Exercise details:
From the conclusion on AI hype, reproduce word for word the part that begins with the words containing "As we have pointed" and ends with "Prize laureate, 1957.".

Selected passage:
Conclusion: The Limits of Hype

As we have pointed out several times in this overview, artificial intelligence is, by its very nature, a future-looking project. To put this predictive tendency in context, let us examine a few quotes from leaders in the field:

"Within ten years a digital computer will be the world's chess champion, unless the rules bar it from competition." -Herbert Simon, Nobel Prize laureate, 1957.

"In from three to eight years we will have a machine with the general intelligence of a human being." -Marvin Minsky, MIT, 1970

"In an astonishingly short time, scientists will be able to transfer the contents of a person's mind into a powerful computer, and in the process make him, or at least his living essence, virtually immortal." -Hans Moravec, Carnegie Mellon University, 197

"Before the next century is over, human beings will no longer be the most intelligent or capable type of entity on the planet. Actually, let me take that back. The truth of that last statement depends on how we define human." -Ray Kurzweil, Kurzweil Technologies,1999.

There is an ethical question to be asked about these claims. Forester and Morrison point out that AI has had since its inception a rather bad habit of exaggerated claims and predictions, one which exceeds most other fields. There is clearly nothing wrong with setting one's goals high, but considering the huge theoretical and empirical roadblocks that AI has continually seen, one would assume that AI researchers would be somewhat more conservative in their estimates. It is true too that AI systems in the form of robotics, vision systems, and expert systems are in use and providing useful goods and services to a user base. AI, is, however, still very far from any of its stated goals.

The Dreyfus brothers have argued that it is at this point unethical for GOFAI research to continue, that it has been shown repeatedly not to be a potential solution to the AI problem and should be discarded; this project has explored the reasons why GOFAI has not dropped off the radar, being impossible to rigorously test against anything other than a philosophical premise. At the same time, proponents of GOFAI‹and proponents of connectionism, too‹must weigh their claims against their results in predicting the future of AI. The boldest claim about the ethics of hyping AI is that AI is effectively snake oil. The benefit of a "wall of pro-AI propaganda," as Forester and Morrison put it, is a continuous stream of monetary incentives to AI researchers. Clearly, informing the public about the realistic status of AI, its failures as well as its successes, is the first step towards eliminating the fear of this new technology, and the first step towards developing an ethics of artificial intelligence with which AI researchers and users will both be satisfied.

Source data:
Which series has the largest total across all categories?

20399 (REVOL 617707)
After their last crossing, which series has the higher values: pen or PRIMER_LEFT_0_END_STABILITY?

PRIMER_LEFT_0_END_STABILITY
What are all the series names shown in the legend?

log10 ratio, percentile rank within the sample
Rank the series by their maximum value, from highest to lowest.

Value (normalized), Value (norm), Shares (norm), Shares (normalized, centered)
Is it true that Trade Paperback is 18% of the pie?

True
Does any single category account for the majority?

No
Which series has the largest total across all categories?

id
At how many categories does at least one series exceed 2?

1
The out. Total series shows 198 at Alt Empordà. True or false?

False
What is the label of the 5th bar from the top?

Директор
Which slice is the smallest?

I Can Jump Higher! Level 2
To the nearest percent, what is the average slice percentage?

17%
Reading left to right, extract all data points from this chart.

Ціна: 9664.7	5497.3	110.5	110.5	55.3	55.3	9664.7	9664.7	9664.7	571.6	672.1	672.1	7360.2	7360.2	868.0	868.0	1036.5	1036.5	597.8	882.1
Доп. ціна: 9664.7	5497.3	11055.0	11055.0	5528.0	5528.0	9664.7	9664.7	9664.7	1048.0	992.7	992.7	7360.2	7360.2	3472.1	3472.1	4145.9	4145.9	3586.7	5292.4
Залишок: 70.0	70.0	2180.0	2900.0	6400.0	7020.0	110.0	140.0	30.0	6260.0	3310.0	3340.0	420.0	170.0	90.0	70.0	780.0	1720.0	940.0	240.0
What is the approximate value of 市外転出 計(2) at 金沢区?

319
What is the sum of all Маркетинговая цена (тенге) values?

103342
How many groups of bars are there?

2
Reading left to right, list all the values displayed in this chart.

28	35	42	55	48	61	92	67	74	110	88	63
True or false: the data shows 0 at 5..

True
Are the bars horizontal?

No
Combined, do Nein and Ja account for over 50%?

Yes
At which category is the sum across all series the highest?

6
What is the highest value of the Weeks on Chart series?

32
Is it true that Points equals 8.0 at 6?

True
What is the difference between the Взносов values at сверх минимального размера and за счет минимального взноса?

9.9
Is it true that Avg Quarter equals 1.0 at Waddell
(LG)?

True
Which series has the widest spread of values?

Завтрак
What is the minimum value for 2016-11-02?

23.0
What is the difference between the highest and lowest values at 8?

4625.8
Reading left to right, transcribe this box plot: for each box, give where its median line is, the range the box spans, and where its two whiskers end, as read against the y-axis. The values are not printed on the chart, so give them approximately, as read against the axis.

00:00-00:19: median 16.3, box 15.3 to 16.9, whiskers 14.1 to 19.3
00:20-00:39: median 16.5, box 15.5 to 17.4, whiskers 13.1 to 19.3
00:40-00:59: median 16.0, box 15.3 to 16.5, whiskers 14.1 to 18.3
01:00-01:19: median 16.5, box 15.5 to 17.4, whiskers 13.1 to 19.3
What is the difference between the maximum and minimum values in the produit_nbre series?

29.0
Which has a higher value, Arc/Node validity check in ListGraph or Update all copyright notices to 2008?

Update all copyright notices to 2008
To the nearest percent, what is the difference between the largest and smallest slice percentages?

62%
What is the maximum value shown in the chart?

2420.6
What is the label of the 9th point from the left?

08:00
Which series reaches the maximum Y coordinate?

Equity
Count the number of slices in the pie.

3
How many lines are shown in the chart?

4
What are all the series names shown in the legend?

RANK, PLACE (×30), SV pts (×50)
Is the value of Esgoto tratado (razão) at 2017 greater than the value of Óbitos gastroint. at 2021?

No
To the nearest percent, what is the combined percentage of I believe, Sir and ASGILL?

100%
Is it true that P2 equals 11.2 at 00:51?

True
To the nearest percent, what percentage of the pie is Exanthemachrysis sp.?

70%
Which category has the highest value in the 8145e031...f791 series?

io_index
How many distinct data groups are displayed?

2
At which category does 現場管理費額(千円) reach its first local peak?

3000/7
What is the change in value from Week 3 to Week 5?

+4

Answer area:
As we have pointed out several times in this overview, artificial intelligence is, by its very nature, a future-looking project. To put this predictive tendency in context, let us examine a few quotes from leaders in the field:

"Within ten years a digital computer will be the world's chess champion, unless the rules bar it from competition." -Herbert Simon, Nobel Prize laureate, 1957.